28 Aralık 2007 Cuma

Mevlana

2007 yılı UNESCO (Birleşmiş Milletler Eğitim Bilim ve Kültür Kurumu) tarafından Mevlana yılı olarak kabul ve ilan edilmişti.
Mevlana Celaleddin-i Rumi, 1207 yılında Horasan’da doğmuş- 1273 yılında Konya’da vefat etmiştir. İlk derslerini Sultanü’l- Ulema (Bilginler Sultanı) olarak isimlendirilen babası Bahaeddin Veled’den almış, düşünceleri Şems-i Tebrizi ile şekillenmiştir.
Selçuklular döneminde yaşayan Hz.
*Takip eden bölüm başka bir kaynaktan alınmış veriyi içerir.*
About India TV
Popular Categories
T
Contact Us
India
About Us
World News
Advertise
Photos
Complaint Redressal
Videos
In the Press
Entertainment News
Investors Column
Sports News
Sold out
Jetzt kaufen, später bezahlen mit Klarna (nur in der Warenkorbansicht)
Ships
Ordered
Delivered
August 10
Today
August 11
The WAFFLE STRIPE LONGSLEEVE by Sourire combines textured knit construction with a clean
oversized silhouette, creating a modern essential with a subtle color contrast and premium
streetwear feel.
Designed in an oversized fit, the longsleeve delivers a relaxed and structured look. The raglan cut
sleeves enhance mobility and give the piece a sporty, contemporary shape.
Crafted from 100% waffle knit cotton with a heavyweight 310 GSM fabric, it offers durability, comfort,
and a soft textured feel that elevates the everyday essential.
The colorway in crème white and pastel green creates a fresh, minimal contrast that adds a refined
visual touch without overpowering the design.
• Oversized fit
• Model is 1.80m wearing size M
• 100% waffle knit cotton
Mevlana, tüm insanlığı kuşatan düşüncesi ve evrensel mesajıyla yaşadığı çağı aşarak günümüze ulaşmış gönül insanıdır.
Günümüzü yüzyıllar öncesinden görebilen engin hoş görüşü ve sevgisi ile dünya da hayranlık uyandıran büyük bir düşünce insanıdır.
O, felsefesini sevgi-hoşgörü-doğruluk-dürüstlük-iyilik gibi değerler üzerine kurmuştur. Onun güzel sözleri çağımız da insanların gönlüne yerleşmiş, düşüncesini şiirlerle anlatmıştır. Onun en büyük eseri mesnevisidir. O Mesnevi de şöyle der:
“Cömertlikte akarsu gibi ol, Merhamette güneş gibi ol, Ayıpları örtmede gece gibi ol, Asabiyette ölü gibi ol, Alçak gönüllülükte toprak gibi ol,Hoş görüde deniz gibi ol,Ya olduğun gibi ol, Ya göründüğün gibi ol.”
Mevlana’ya göre Allah’a ulaşmanın yolu ilahi aşktan geçer. O, Sema ederken tüm dünya ile aşkta birleşmiştir. Ellerinden birini gökyüzüne, diğerini yeryüzüne çevirirken Allah’tan aldığını insanlığa sunmuştur. Başka bir ifade ile Hak’tan aldığını halka sunmuştur. Neyden çıkan ses, ruhun aslına dönüşünün sesidir.
Mevlana 17 Aralık 1273 tarihinde güneş batarken bu âlemden öteki âleme göç etmiştir. Ölümünü doğum günü olarak nitelendirdiği için, onun ölüm yıl dönümü doğum günü olarak kabul edilir. Mevlana'ya göre ölmek, Allah'a kavuşmaktır. Sevdiğine ulaşmaktır. Onunla bütünleşmektir. Onun ölüm gecesi vuslat gecesidir. O geceye düğün gecesi anlamına gelen “Şeb-i Aruz” denilmektedir.
Her sene 17 Aralık’ta Konya da Mevlana için Şeb-i Aruz törenleri yapılır. Yapılan bu törenlerden birine katıldığımızda şunu gördüm. Salonda Türklerden çok yabancı turistler vardı. Konuşmalardan sonra sema gösterileri başlayınca, salonda derin bir sessizlik başladı. O muhteşem manzara karşısında yabancı turistler ellerindeki fotoğraf makineleri ve kameralarla o anı tespit etmeye çalışıyorlardı. Her türlü milletten insanın olduğu bu manzarayı görünce aklıma, Mevlana’nın o evrensel mesajı geldi.
O insanlığa şu çağrıyı yapmıştı:
“Gel, gel ne olursan ol, yine gel! İster putperest- ister ateşperest ol, yine gel!Yüz kere tövbeni bozmuş olsan da, yine gel Bizim dergâhımız Ümitsizlik dergâhı değildir.”
İşte Mevlana’yı Hz. Mevlana yapan bu çağrıdır. İşte Mevlana’yı evrensel değer yapan bu düşüncedir. İşte Mevlana’yı 2007 yılına taşıyan bu felsefedir.
Neden? Çağımızda Mevlanalar- Yunus Emreler- Hacı bayram Veliler- Hacı Bektaşi Veliler- Akşemsettinler- Hoca Ahmet Yeseviler yetişmiyor.
Çünkü toplum bu değerleri yetiştirecek düzeyde değildir. Bu velilerin yetişmesi için, toplumun bu değerlerin yaşadığı asırdaki insanların ruh olguluğuna ulaşması lazım.
Hz. Mevlana’yı doğumunun 800. yılında rahmetle- minnetle – şükranla anıyorum. Gönlünüz Mevlana’nın gönlü gibi geniş olsun.